PROMPT: Copy from the first line below down to and including the line with "ring mcp: (1392, 816)". Skip the pictures.

SOURCE INFORMATION:
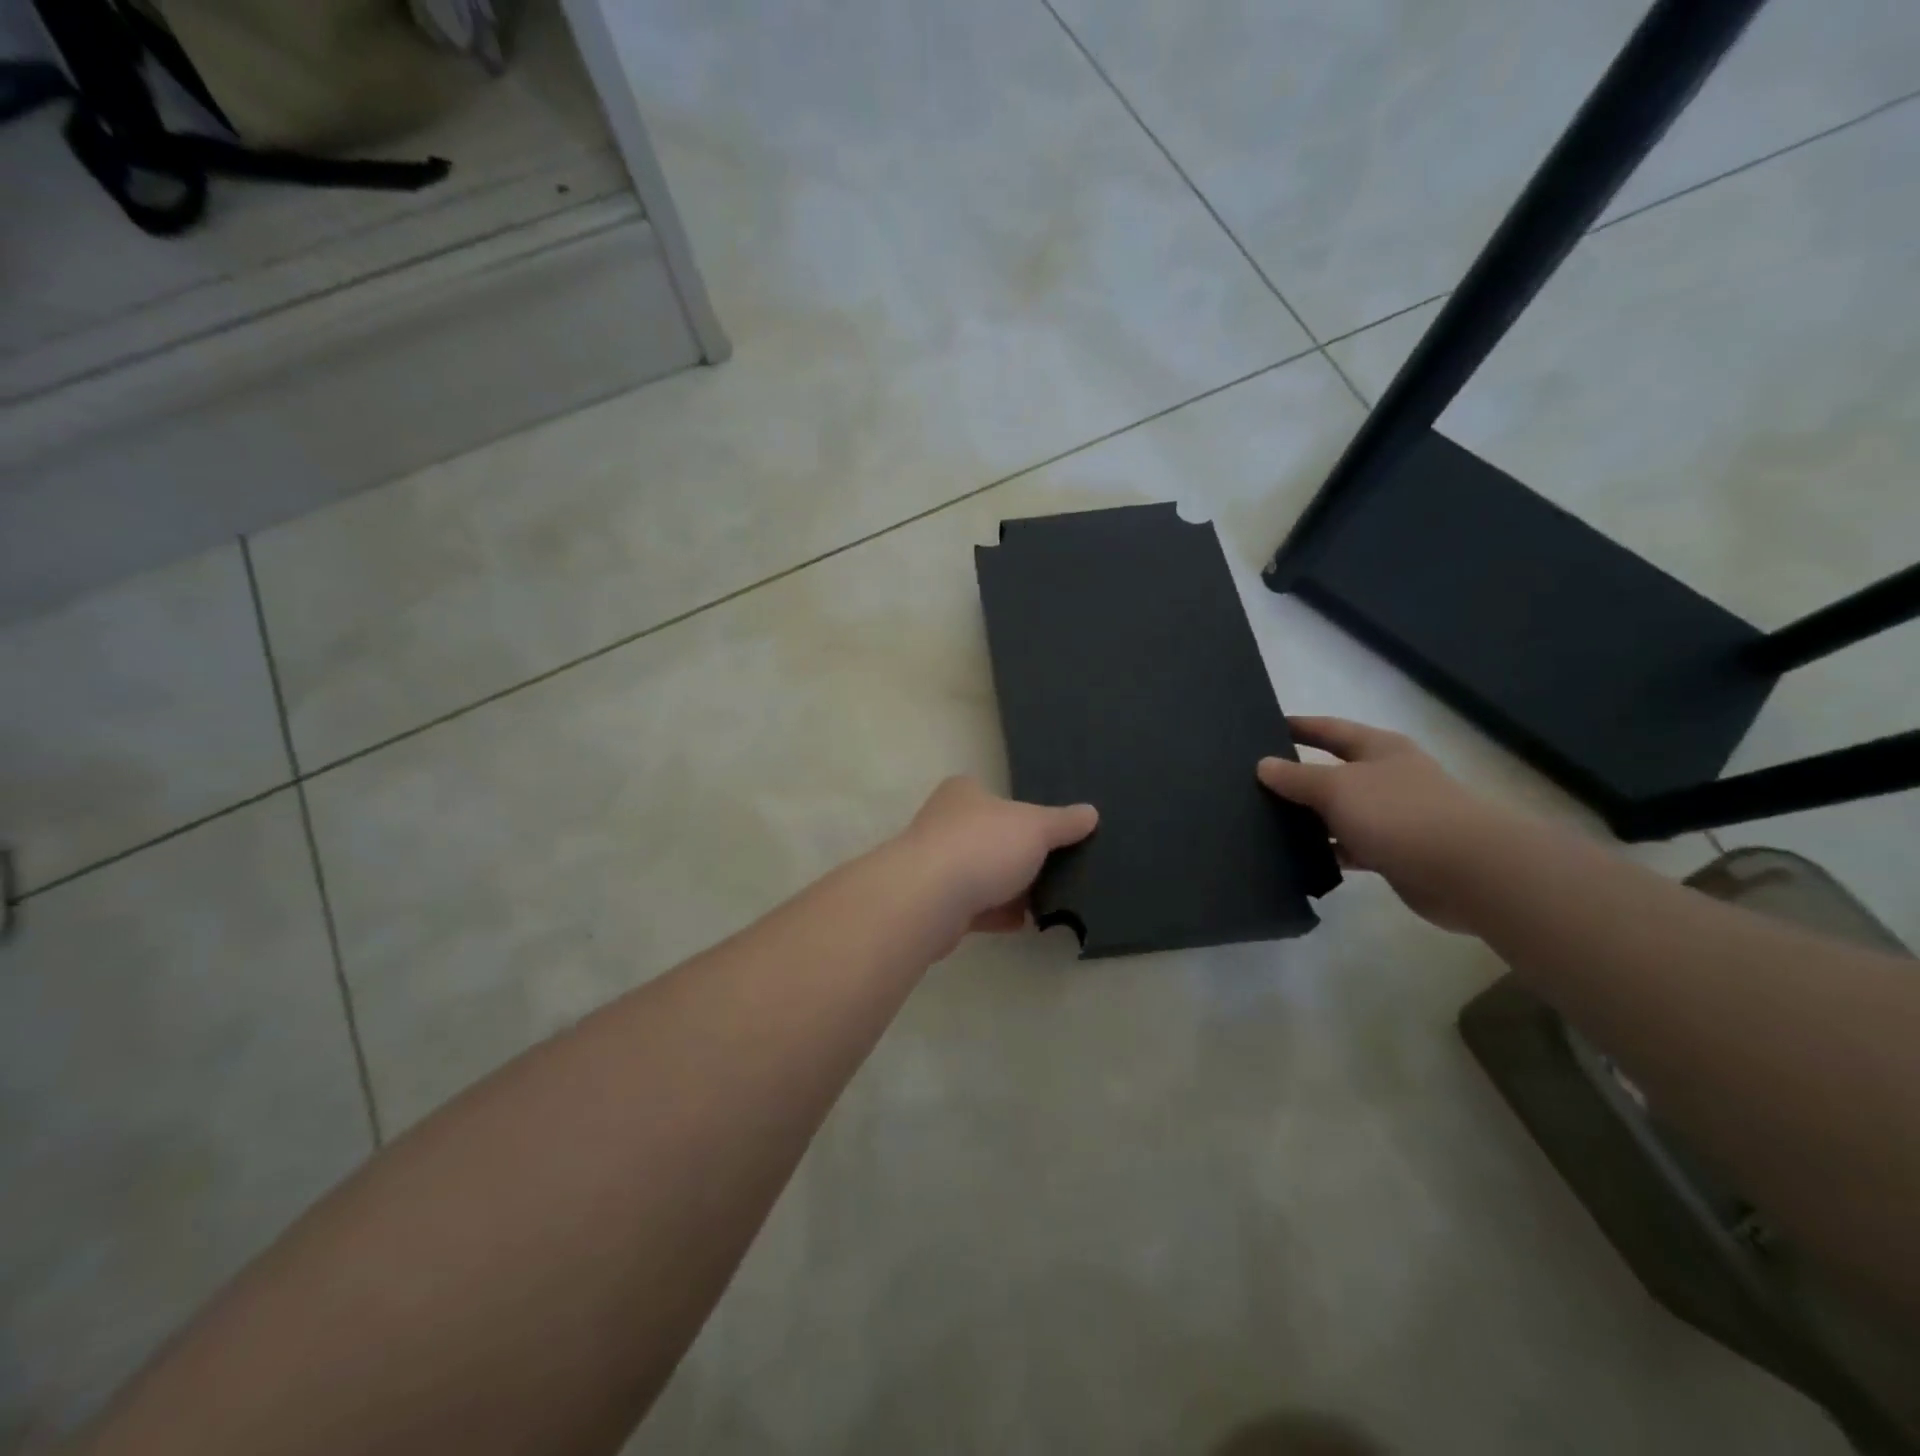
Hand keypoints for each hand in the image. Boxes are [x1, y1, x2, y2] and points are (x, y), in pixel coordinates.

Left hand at [894, 777, 1097, 946]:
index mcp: (963, 794)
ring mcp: (936, 866)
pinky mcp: (935, 905)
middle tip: (1057, 868)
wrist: (928, 900)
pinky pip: (974, 908)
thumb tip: (1090, 813)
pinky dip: (997, 915)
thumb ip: (1063, 822)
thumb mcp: (1036, 827)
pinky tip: (1024, 923)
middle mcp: (943, 824)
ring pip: (982, 875)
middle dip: (1019, 856)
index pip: (995, 796)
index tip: (1050, 832)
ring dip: (1010, 889)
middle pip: (990, 837)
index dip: (1022, 812)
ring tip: (1048, 900)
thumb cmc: (982, 846)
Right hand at [1257, 716, 1520, 930]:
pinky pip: (1350, 846)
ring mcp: (1392, 816)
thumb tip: (1264, 765)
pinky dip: (1327, 849)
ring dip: (1309, 818)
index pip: (1329, 729)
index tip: (1263, 728)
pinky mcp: (1394, 852)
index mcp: (1378, 749)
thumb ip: (1297, 777)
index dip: (1299, 726)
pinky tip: (1296, 856)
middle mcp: (1386, 777)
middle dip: (1297, 776)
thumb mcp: (1337, 787)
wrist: (1468, 871)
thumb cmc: (1399, 813)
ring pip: (1339, 812)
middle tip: (1252, 781)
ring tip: (1263, 821)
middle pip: (1333, 771)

TASK SOLUTION:
Hand keypoints for each hand in the image. Boxes are [x1, y1, x2, y2] and points are (x, y), in pixel coordinates.

Left hand at [894, 777, 1097, 946]:
index mcp: (963, 794)
ring mcp: (936, 866)
pinky mcp: (935, 905)
middle tip: (1057, 868)
wrist: (928, 900)
pinky pip: (974, 908)
thumb tip: (1090, 813)
pinky dip: (997, 915)
thumb ip: (1063, 822)
thumb mcp: (1036, 827)
pinky tip: (1024, 923)
middle mcp: (943, 824)
ring pip: (982, 875)
middle dip: (1019, 856)
index pip: (995, 796)
index tip: (1050, 832)
ring dip: (1010, 889)
middle pip: (990, 837)
index dip: (1022, 812)
ring tip: (1048, 900)
thumb cmc: (982, 846)
Right hand at [1257, 716, 1520, 930]:
pinky pip: (1350, 846)
ring mcp: (1392, 816)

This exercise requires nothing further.